Working with tables, lists and forms seamlessly should be the goal for screen readers. Just like sighted keyboard access disambiguates commands intuitively based on the user’s context. With enough imagination and sophistication, surely that’s possible?

List of Things

There are less dramatic ways which I think usability could be improved. I’ve seen ATs where several windows are available, each listing a different type of interesting structure. Each has a different shortcut and may work radically differently from each other.

I would just provide one window. A List of Things window, if you will. This immediately reduces the number of shortcuts which must be crammed into the ever-narrowing pallette of combinations available for ATs.

The window would provide one tab for each type of list. Each list would automatically select the item at or just before where the user’s focus was. Each list would work as similarly as possible. There would be a “find as you type” box for each one, so users could search within each list. Preferences for searching, sorting and filtering would be remembered.

Reliability

An often overlooked but frequent problem is features which don’t work quite perfectly in every possible scenario. Noticing when the off-screen buffer has got out of synchronisation with the screen and taking steps to compensate is something I might expect a tactical officer to notice during a battle on Star Trek. It’s not something a casual user should need to understand.

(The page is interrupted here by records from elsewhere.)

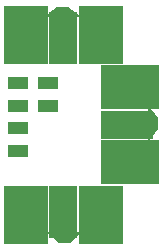
<source format=gbr>
G04 #@! TF.GenerationSoftware,KiCad,Pcbnew,no-vcs-found-01f5a12~58~ubuntu17.04.1*
G04 #@! TF.CreationDate,2017-04-20T18:40:21-07:00*
G04 #@! TF.ProjectId,Reflection_Bridge,5265666C656374696F6E5F4272696467,rev?*
G04 #@! TF.FileFunction,Soldermask,Top*
G04 #@! TF.FilePolarity,Negative*
%FSLAX46Y46*%
G04 Gerber Fmt 4.6, Leading zero omitted, Abs format (unit mm)*
G04 Created by KiCad (PCBNEW no-vcs-found-01f5a12~58~ubuntu17.04.1) date Thu Apr 20 18:40:21 2017*
%MOMM*%
%LPD*%
G01*
G04 APERTURE LIST*
%ADD10C,0.100000*%
%ADD11R,3.702000X4.972000*%
%ADD12C,0.900380*%
%ADD13R,2.398980X4.471620*%
%ADD14R,4.972000X3.702000*%
%ADD15R,4.471620X2.398980*%
%ADD16R,1.700000X1.100000*%
G04 APERTURE END LIST*
D10*
D11*
X80655160Y-58420000D03*
D12*
X83740000Y-56488000D03*
D10*
G36*
X85291182Y-56938190D02*
X82188818Y-56938190D01*
X83267446Y-56037810D01*
X84212554Y-56037810D01*
X85291182Y-56938190D01*
X85291182Y-56938190D01*
G37*
D13*
X83820000Y-58674000D03*
D11*
X86984840Y-58420000D03*
X80655160Y-73660000D03*
D13*
X83820000Y-73406000D03*
D12*
X83900000Y-75592000D03*
D10*
G36*
X82348818Y-75141810D02*
X85451182Y-75141810D01*
X84372554Y-76042190D01*
X83427446Y-76042190D01*
X82348818Y-75141810D01*
X82348818Y-75141810D01*
G37*
D11*
X86984840Y-73660000D03*
D14*
X89508000Y-62875160D03*
D12*
X91440000Y-65960000D03*
D10*
G36*
X90989810Y-67511182D02*
X90989810Y-64408818D01*
X91890190Y-65487446D01*
X91890190Y-66432554D01*
X90989810Y-67511182D01*
X90989810Y-67511182D01*
G37*
D15*
X89254000Y-66040000D03*
D14*
X89508000Y-69204840D03*
D16*
X80010000Y-64450000D03*
X80010000Y-62550000D03*
X80010000Y-68260000D03*
X80010000Y-66360000D03*
X82550000Y-62550000D03*
X82550000Y-64450000D03*
M02*

</source>
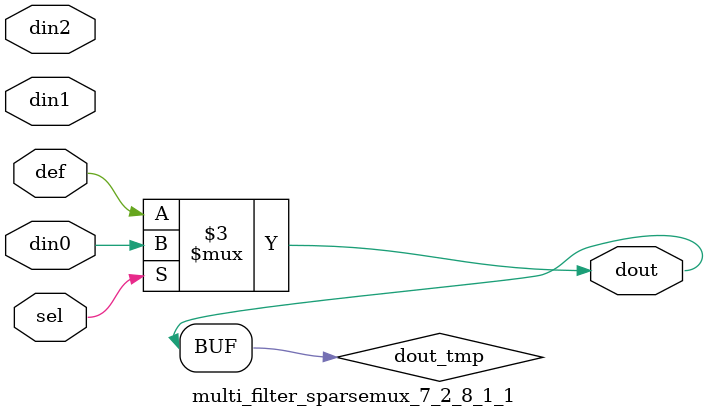
<source format=v>
`timescale 1ns / 1ps

module multi_filter_sparsemux_7_2_8_1_1 (din0,din1,din2,def,sel,dout);

parameter din0_WIDTH = 1;

parameter din1_WIDTH = 1;

parameter din2_WIDTH = 1;

parameter def_WIDTH = 1;
parameter sel_WIDTH = 1;
parameter dout_WIDTH = 1;

parameter [sel_WIDTH-1:0] CASE0 = 1;

parameter [sel_WIDTH-1:0] CASE1 = 1;

parameter [sel_WIDTH-1:0] CASE2 = 1;

parameter ID = 1;
parameter NUM_STAGE = 1;



input [din0_WIDTH-1:0] din0;

input [din1_WIDTH-1:0] din1;

input [din2_WIDTH-1:0] din2;

input [def_WIDTH-1:0] def;
input [sel_WIDTH-1:0] sel;

output [dout_WIDTH-1:0] dout;



reg [dout_WIDTH-1:0] dout_tmp;


always @ (*) begin
(* parallel_case *) case (sel)
    
    CASE0 : dout_tmp = din0;
    
    CASE1 : dout_tmp = din1;
    
    CASE2 : dout_tmp = din2;
    
    default : dout_tmp = def;
endcase
end


assign dout = dout_tmp;



endmodule

</source>
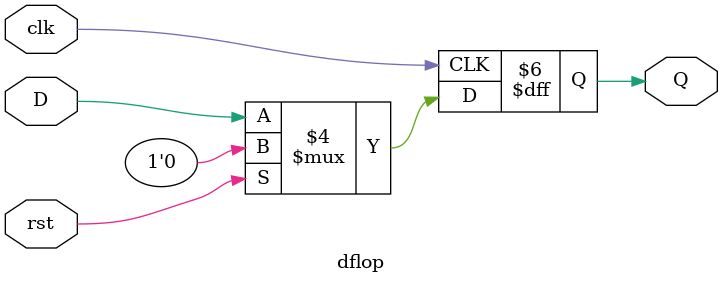
<source format=v>
module dflop(clk,rst,D,Q);

    input clk,rst,D;
    output reg Q;

    //this always logic is only use for positive edge cycle in which when positive edge cycle | are come to the clock become high and it will store the memory like Q <= D 
   // Rissing Edge D Flip Flop
    always @(posedge clk) begin
      
      if (rst == 1'b1) begin
            Q <=1'b0;
      end
      else begin

        Q <= D;
      end        

    end

endmodule
</source>
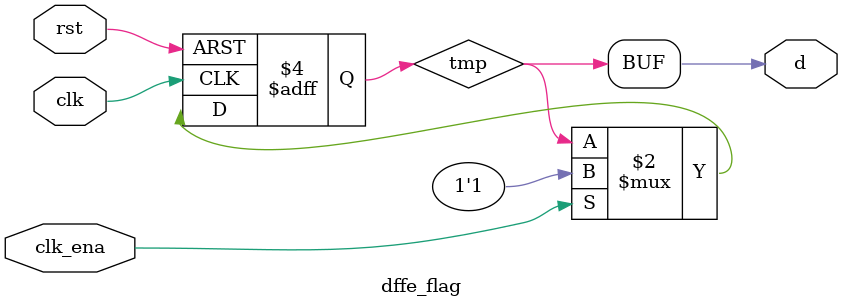
<source format=v>
module dffe_flag(clk, rst, clk_ena, d);
  input clk, rst, clk_ena;
  output d; 
  reg tmp;
  always @(posedge clk or posedge rst)
    begin
  if(rst)
    tmp <= 'b0;  
  else if(clk_ena)
      tmp <= 'b1;  
  end
  assign d = tmp;
endmodule
</source>
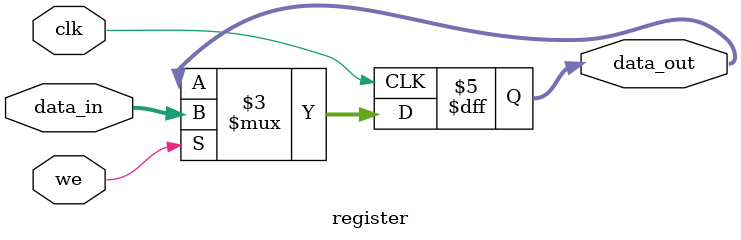
<source format=v>
module register#(parameter data_width = 8)
(input clk, 
input we, 
input [data_width-1:0] data_in, 
output reg[data_width-1:0] data_out);
 
always @(posedge clk)
	begin 
		if(we==1)
			begin
			data_out <= data_in;
			end
	end
endmodule
</source>
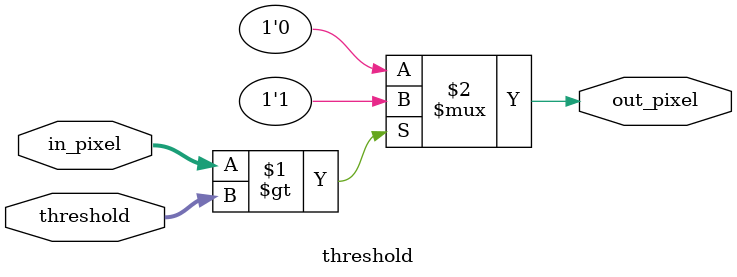
<source format=v>
module threshold (
    input [7:0] in_pixel,
    input [7:0] threshold,
    output out_pixel
);
    assign out_pixel = (in_pixel > threshold) ? 1'b1 : 1'b0;
endmodule
</source>
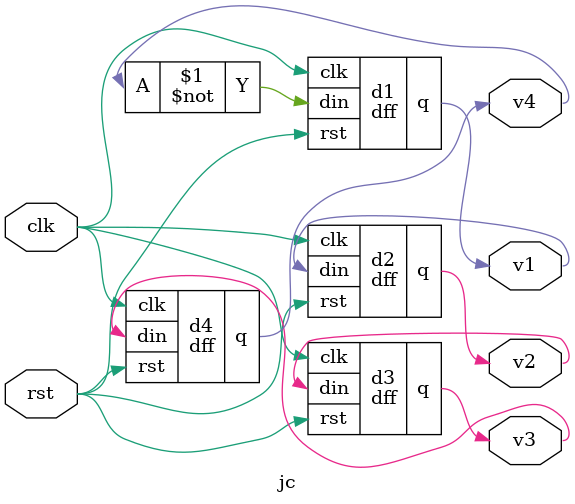
<source format=v>
`timescale 1ns / 1ps

/*
Design D-flipflop and reuse it to implement 4-bit Johnson Counter. 
Share your Verilog Code, RTL Schematic and Simulation Waveform for 4-bit Johnson Counter using Structural Modeling Style.
*/

module dff(
    input din, clk, rst,
    output reg q, q_bar
    );
    
    always@(posedge clk)
    begin
        if(rst == 1'b1)
            q <= 0;
        else
            q <= din;
            q_bar <= ~q;
    end
    
endmodule

module jc(
    input clk, rst,
    output wire v1,v2,v3, v4
    );
    
    dff d1(~v4, clk, rst, v1);
    dff d2(v1, clk, rst, v2);
    dff d3(v2, clk, rst, v3);
    dff d4(v3, clk, rst, v4);
    
endmodule
</source>
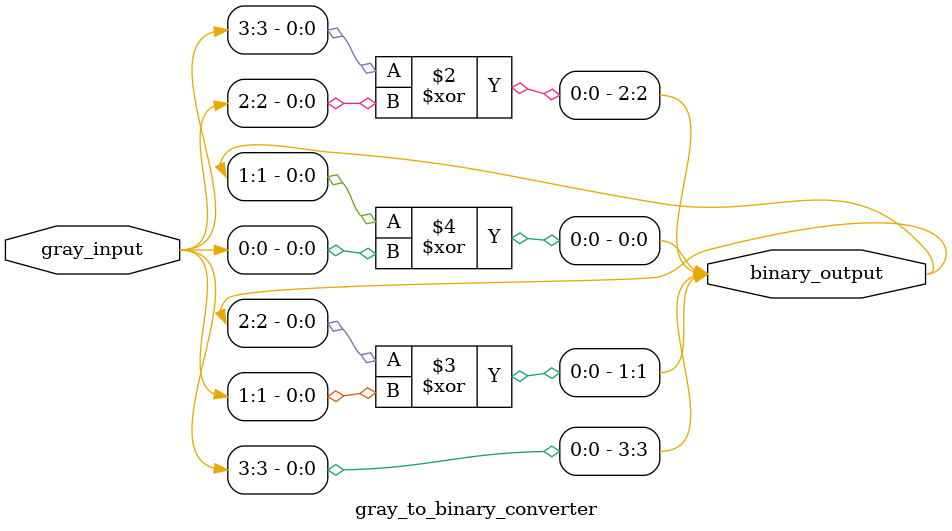
<source format=sv>
module gray_to_binary_converter (
  input [3:0] gray_input,
  output reg [3:0] binary_output
);

  always @(*) begin
    binary_output[3] = gray_input[3];
    binary_output[2] = binary_output[3] ^ gray_input[2];
    binary_output[1] = binary_output[2] ^ gray_input[1];
    binary_output[0] = binary_output[1] ^ gray_input[0];
  end

endmodule

</source>
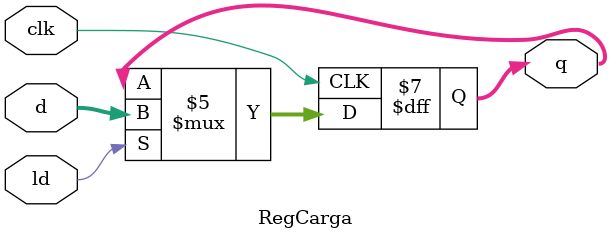
<source format=v>
/*
*RegCarga.v
* Registrador de carga paralela em verilog usando a abordagem comportamental
*/

module RegCarga (d,clk,ld,q);

	//entrada de daos
	input [3:0] d;
	
	// entrada de controle
	input clk, ld;
	
	//saída 
	output reg [3:0] q;
	
	//iniciando o valor do registrador
	initial begin 
		q=4'b0000;
	end
	
	//procediemnto sensível a borda de descida do clock
	always @(negedge clk) begin
	
		//casi ld=1, realiza a carga paralela
		if (ld==1'b1) q=d;
		
	end
endmodule

</source>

ATs are often hampered in this respect by other people’s mistakes. We’re all human but if an application is doing something wrong, an AT gets put in a difficult situation. Nobody wins and users lose out.

Imagine a concerted effort by the ICT industry to fix accessibility bugs wherever they are found. Imagine the productivity and happiness of users for whom everything works properly all of the time.

of course, this is a monumental and ongoing task which has been underway in one form or another for decades. But there are a finite number of variables. Each has a finite range. The task is not quite endless, afaict.

Old News

No doubt, Aaron and AT vendors have heard this all before. It’s probably been tried before, too.

Aaron points out that the design each product uses has evolved through feedback from its users. They continue to make changes but for the most part, what they’ve got is what works best. Hanging around in #accessibility, I see first-hand that identifying and fixing accessibility bugs is happening all the time.

I appreciate it’s a massive area. I appreciate there are many balance points. But my feeling is there remains room for great improvements. Things I can’t even imagine.

26th August 2008

Another aspect is what features an author makes available from their documents and in what way they do this. For example, a discussion about linking <video> to its transcripts revealed different ways (some hypothetical, for now) of doing this:

My preference would be an <a href> immediately after the <video>. Another possibility would be having the transcript on the same page the <video> is on.

Each technique would have a different user experience. Simple and reliable authoring is the key, imho. That’s the only way a feature can work for anyone. That’s the starting point to make it work for everyone.